I’m interested in what emerges when we layer those stories, and in what it means to control the narrative of our own lives—if that’s even possible.
A second project I’m working on is inspired by the late writer Judith Kitchen’s Half In Shade, a memoir sparked by the evidence of family photos and her speculation about family relationships.
For me, it emerges from the same impulse as the 2022 documentary film Three Minutes: A Lengthening, in which a snippet of a 1938 home movie of a European Jewish village provides the beginning of a search to fill in the gaps of what happened to the people who appear in it.
Like many people, my knowledge of my elders and ancestors is very thin. It goes back two generations with a good amount of detail, then drops off precipitously leaving me with scant matter—one photo, a first name, and that’s about it.
In my case, I had an uncle who was a photographer in his early life, and he left hundreds of photos, including many of a summer he spent with his father and brother in 1936 in Poland.
You can see in both of these projects not only the ways that I’m drawn to examining the particulars of a place and how it impacts a life, as well as looking at silences and white space.

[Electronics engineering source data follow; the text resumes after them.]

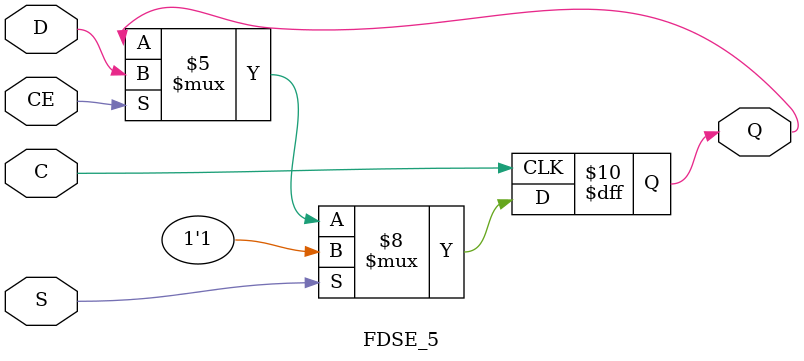
<source format=v>
module FDSE_5 (output reg Q, input C, CE, D, S);
  parameter [0:0] INIT = 1'b0;
  parameter [0:0] IS_C_INVERTED = 1'b0;
  parameter [0:0] IS_D_INVERTED = 1'b0;
  parameter [0:0] IS_S_INVERTED = 1'b0;
  initial Q <= INIT;
  generate case (|IS_C_INVERTED)
    1'b0: always @(posedge C) if (S == !IS_S_INVERTED) Q <= 1'b1; else if (CE) Q <= D ^ IS_D_INVERTED;
    1'b1: always @(negedge C) if (S == !IS_S_INVERTED) Q <= 1'b1; else if (CE) Q <= D ^ IS_D_INVERTED;
  endcase endgenerate
endmodule
</source>
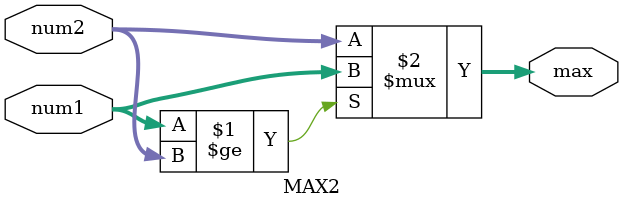
<source format=v>
module MAX2 (
    input  [7:0]         num1, num2,
    output [7:0]         max
);
// Your codes should start from here.
    assign max = ((num1 >= num2)?num1:num2);
// End of your codes.
endmodule
</source>
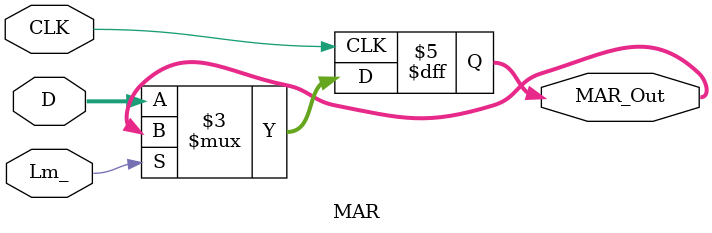
<source format=v>
module MAR( MAR_Out, Lm_, D, CLK);
 output [3:0] MAR_Out;
 input  [3:0] D;
 input  Lm_, CLK;

 reg  [3:0] MAR_Out;
 wire [3:0] D;

 always@(posedge CLK)
 begin
  if(~Lm_)MAR_Out <= D;
 end

endmodule

</source>
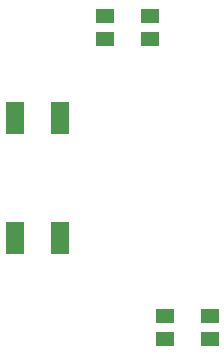
<source format=gbr>
G04 EAGLE Gerber X2 export*
%TF.Part,Single*%
%TF.FileFunction,Paste,Bot*%
%TF.FilePolarity,Positive*%
%TF.GenerationSoftware,Autodesk,EAGLE,8.6.1*%
%TF.CreationDate,2018-02-11T16:27:46Z*%
G75*
%MOMM*%
%FSLAX34Y34*%
%LPD*%
%AMOC8*
5,1,8,0,0,1.08239X$1,22.5*%
G01*
%ADD10R,1.500000X1.300000*%
%ADD11R,1.600000X2.800000*%


D10*
X95250Y619100D03*
X95250Y600100D03*
X133350Y619100D03*
X133350Y600100D03*
X82550Y854100D03*
X82550Y873100D03*
X44450Y854100D03*
X44450Y873100D03*
D11*
X-31700Y787400D03*
X6300Y787400D03*
X-31700Y685800D03*
X6300Y685800D03*
M02*

</source>
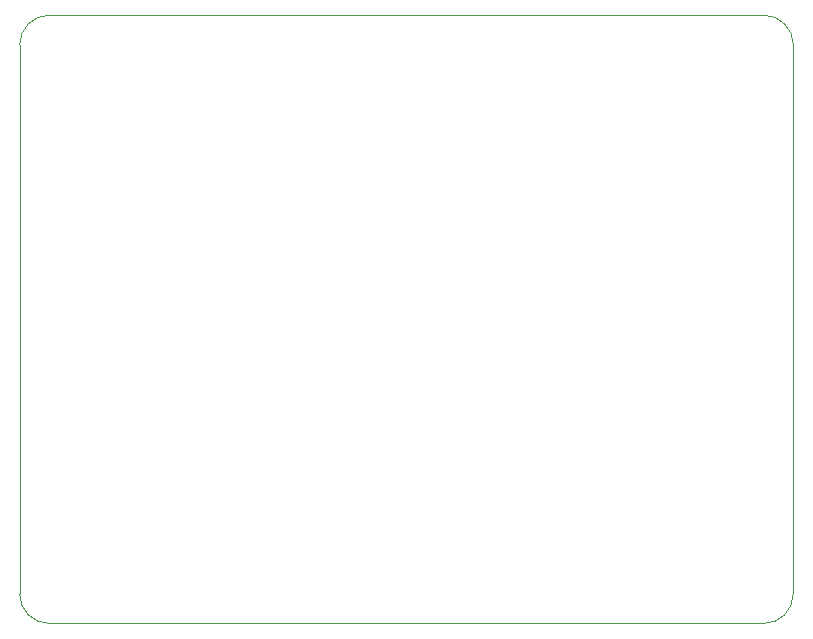
<source format=gbr>
%TF.GenerationSoftware,KiCad,Pcbnew,9.0.6*%
%TF.CreationDate,2025-11-16T14:16:20+11:00*%
%TF.ProjectId,TaikoPcb,5461696b-6f50-4636-922e-6b696361645f,rev?*%
%TF.SameCoordinates,Original*%
%TF.FileFunction,Profile,NP*%
%FSLAX46Y46*%
G04 Gerber Fmt 4.6, Leading zero omitted, Abs format (unit mm)*
G04 Created by KiCad (PCBNEW 9.0.6) date 2025-11-16 14:16:20*
%MOMM*%
%LPD*%
G01*
G04 APERTURE LIST*
%TA.AperFunction,Profile*%
%ADD10C,0.050000*%
%TD*%
G04 APERTURE END LIST*
D10*
X114000000Y-84500000D02*
X174500000Y-84500000D01*
X174500000Y-33000000D02*
X114000000Y-33000000D01*
X111500000Y-35500000D02*
G75*
G02*
X114000000Y-33000000I2500000J0D01*
G01*
X111500000Y-35500000D02*
X111500000Y-82000000D01*
X114000000Y-84500000D02*
G75*
G02*
X111500000Y-82000000I0J2500000D01*
G01*
X177000000Y-82000000D02*
X177000000Y-35500000D01*
X177000000Y-82000000D02*
G75*
G02*
X174500000Y-84500000I-2500000J0D01*
G01*
X174500000Y-33000000D02*
G75*
G02*
X177000000Y-35500000I0J-2500000D01*
G01*
M02*

</source>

Q: Anything else we should know?
A: I’m heading off to the annual AWP conference, this year in Los Angeles, where I’ll be signing and reading from Off Izaak Walton Road, and excited to be reading at Broadway Books in Portland, Oregon, the following week. I’ll be at Schuler Books in Okemos, Michigan, in June.
I’m especially interested in how readers from very different parts of the country respond to the Midwestern-ness of the book. More readings and links to interviews will appear at laurajulier.com.
There are so many people who have contributed to helping bring this book into being and into readers’ hands, and I’m enormously grateful to all of them.